On le constate tous les jours, dans le petit monde culturel et intellectuel québécois, le salut - ou la déchéance - ne peut venir que d'en haut, de l'État, source de la volonté collective. S'il existe un problème quelque part, ou bien l'État est en cause, ou bien lui seul peut le régler.
    André Brassard pose donc le diagnostic habituel: « Le Québec a raté son passage à une société culturellement forte et la médiocrité y a fait son nid. La Révolution tranquille n'a pas débouché sur des politiques culturelles progressistes, ouvertes sur un questionnement du monde. ». À qui la faute? Aux politiciens, bien sûr, puisque ce sont eux qui ont les mains sur les leviers étatiques. Des politiciens avec une calculatrice à la place du coeur, nous dit M. Brassard, qui ont bloqué cette société à l'étage économique.
    Il y a pourtant à Montréal plus d'événements culturels, dans tous les domaines et à toutes les saisons, que dans la plupart des villes du monde. Dans un contexte culturel aussi riche, si la médiocrité fait son nid quelque part, elle le fait chez ceux qui refusent d'en profiter pour s'enrichir l'esprit, et cela par leur faute seulement. Ce sont les individus qui se questionnent sur le monde et y cherchent un sens, par un cheminement intérieur qu'eux seuls contrôlent et non à la suite d'une incitation bureaucratique.
    Mais prôner la responsabilité individuelle est une solution probablement trop réactionnaire pour M. Brassard. Les dogmes égalitaristes ont la vie dure dans les petits pays où il faut se serrer les coudes pour affronter l'adversité et survivre. Mieux vaut donc s'en tenir aux bonnes vieilles recettes « progressistes » et blâmer les politiciens de ne pas les appliquer. En voyant toujours les choses d'un point de vue collectif, on évite d'être confronté à la diversité des besoins, des désirs et des facultés.
    « Les gouvernements ne sont pas capables de subventionner la culture de façon sérieuse », clame le célèbre homme de théâtre. En prenant l'argent dans les poches des citoyens et le distribuant dans celles des artistes, on va enfin pouvoir créer une « société culturellement forte ». Suffit de se servir de l'État et de prétendre que c'est le peuple qui veut ainsi sérieusement soutenir la culture, et le tour est joué.
    Parlant de politiciens, il y en a deux qui ont au moins le mérite d'avoir élargi le débat ces derniers jours. C'est maintenant rien de moins que la civilisation française toute entière qui serait menacée.

## [DONNÉES PRÉSENTÉES]
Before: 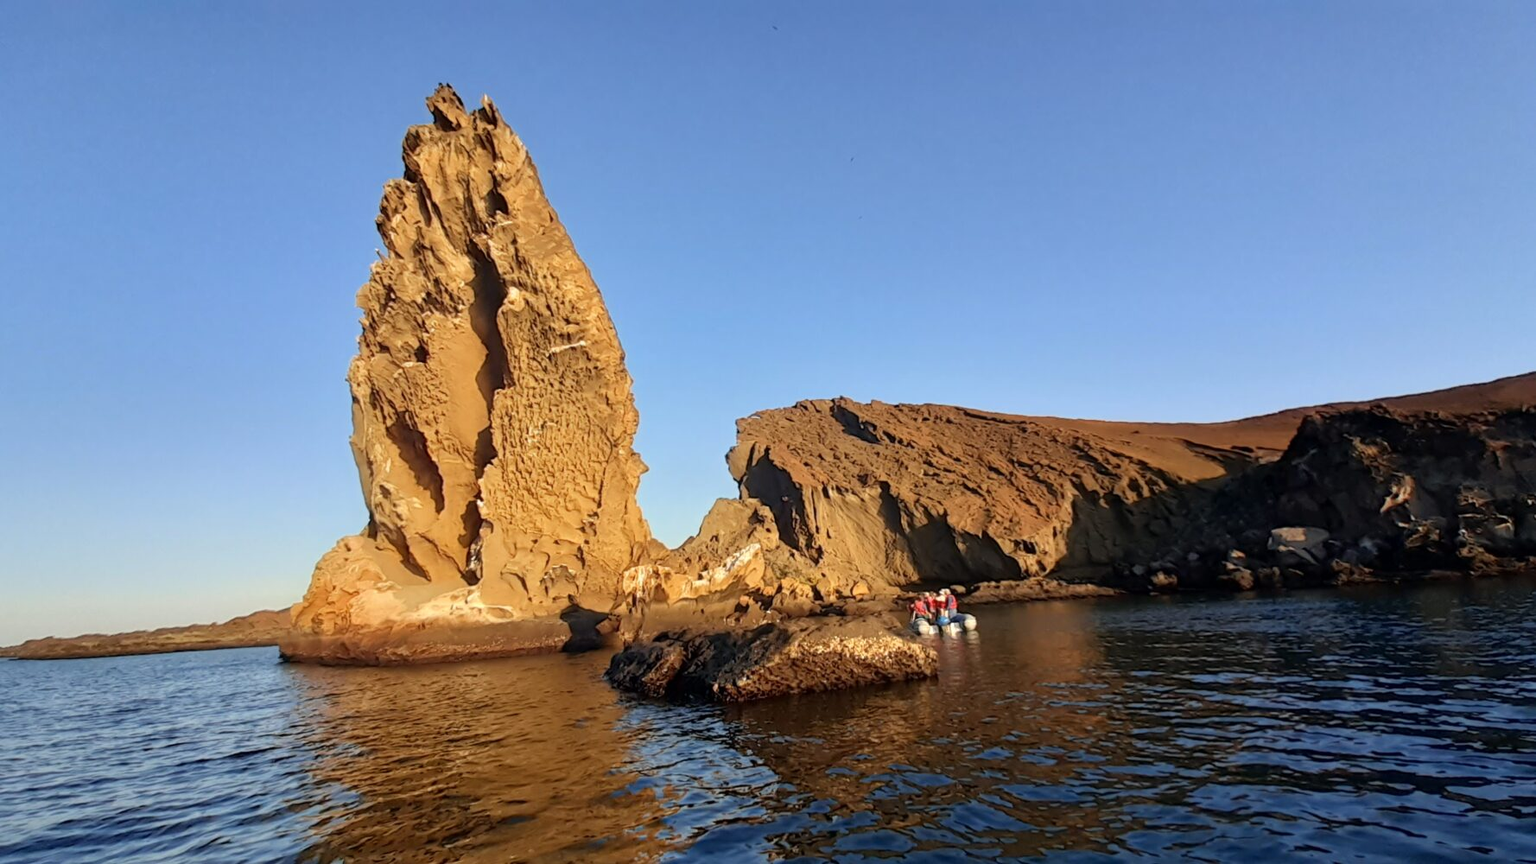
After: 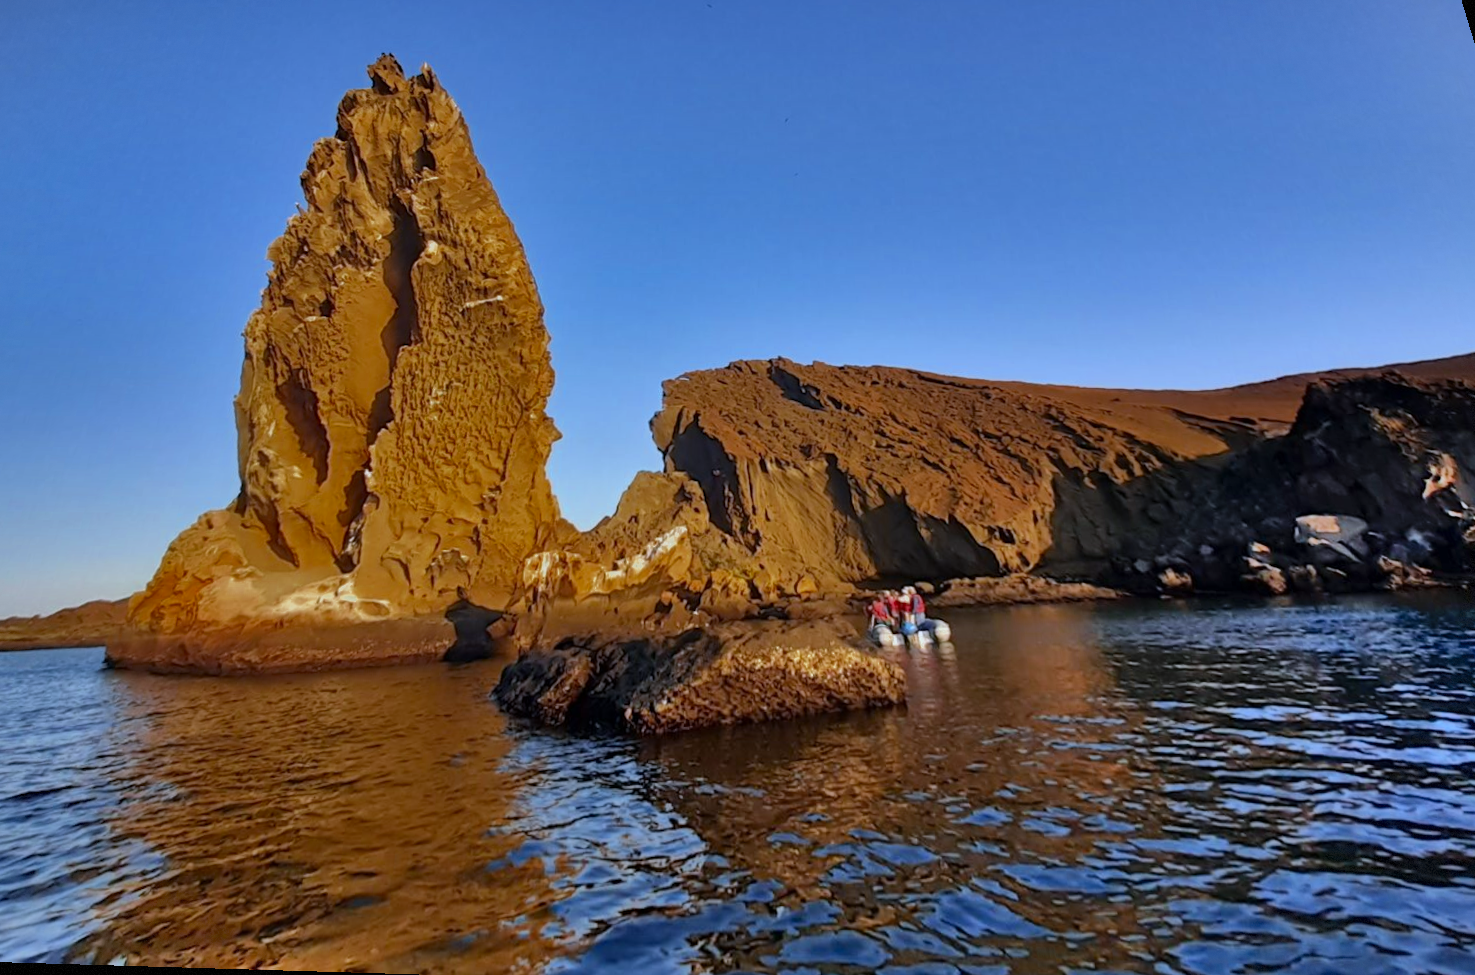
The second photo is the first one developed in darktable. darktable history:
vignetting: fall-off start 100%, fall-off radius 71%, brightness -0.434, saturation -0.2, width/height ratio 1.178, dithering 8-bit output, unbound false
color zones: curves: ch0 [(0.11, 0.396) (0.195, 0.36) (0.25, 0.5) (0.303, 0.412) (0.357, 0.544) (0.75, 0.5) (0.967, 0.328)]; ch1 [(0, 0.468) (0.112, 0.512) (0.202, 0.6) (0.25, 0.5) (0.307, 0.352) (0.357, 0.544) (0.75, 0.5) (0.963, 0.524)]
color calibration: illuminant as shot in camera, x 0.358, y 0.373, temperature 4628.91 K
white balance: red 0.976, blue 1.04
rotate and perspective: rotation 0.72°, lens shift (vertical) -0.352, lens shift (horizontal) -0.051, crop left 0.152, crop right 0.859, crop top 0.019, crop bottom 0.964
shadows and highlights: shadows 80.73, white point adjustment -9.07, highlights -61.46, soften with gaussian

## [CONSIGNES]
A: Renvoyez le passage de l'extrait sur la culture au Québec qui commence à « Parlant de politiciens, il » et se termine à « qui serait menacée. ».
B: D'après l'extrait sur la culture au Québec, quelle ville compte plus d'événements culturels que la plupart des villes du monde ?
C: Écrivez la suite de l'extrait sur la culture au Québec à partir de sa dernière phrase.
Les données constituent un matériau distinct de l'extrait sur la culture au Québec.

## [RÉPONSES FOURNIES]
A:
Parlant de politiciens, il y en a deux qui ont au moins le mérite d'avoir élargi le débat ces derniers jours. C'est maintenant rien de moins que la civilisation française toute entière qui serait menacée.

B: Montréal.

C:
    Pour le père de la loi 101, Camille Laurin, le retrait de certaines clauses trop répressives et inconstitutionnelles de la loi Toubon en France est de mauvaise augure pour la survie du français dans le monde. Comme il l'expliquait au Point l'autre soir, M. Laurin « craint » les arguments fondés sur la liberté individuelle, qui doivent être tempérés par d'autres fondés sur le bien public. Le bien public selon quelle définition? Celle du bon docteur évidemment, qui n'est rien d'autre que le reflet de la volonté populaire.
    Pour ne pas être en reste, la ministre de la Culture Liza Frulla y est allée elle aussi de sa petite déclaration millénariste sur l'avenir de la civilisation française. Selon elle, l'indépendance du Québec mettrait en péril non seulement la culture québécoise mais aussi la culture de France.
    En effet, les États-Unis en profiteraient alors pour rouvrir les clauses de protection dans l'ALÉNA et les accords du GATT, ce qui mènerait à une « invasion totale des industries culturelles américaines ».
    La civilisation française disparaîtrait alors dans un immense bruit de succion (a giant sucking sound) comme Ross Perrot l'avait prédit pour les emplois américains quittant vers le Mexique si l'ALÉNA était ratifié.
    Terrifiant! On n'en finit plus de découvrir des règlements, traités, lois, programmes et subventions sans lesquels nous sommes appelés à disparaître.
    Heureusement que nous avons survécu comme collectivité assez longtemps pour nous rendre compte de la nécessité de toutes ces protections, sinon nous aurions peut-être déjà disparu!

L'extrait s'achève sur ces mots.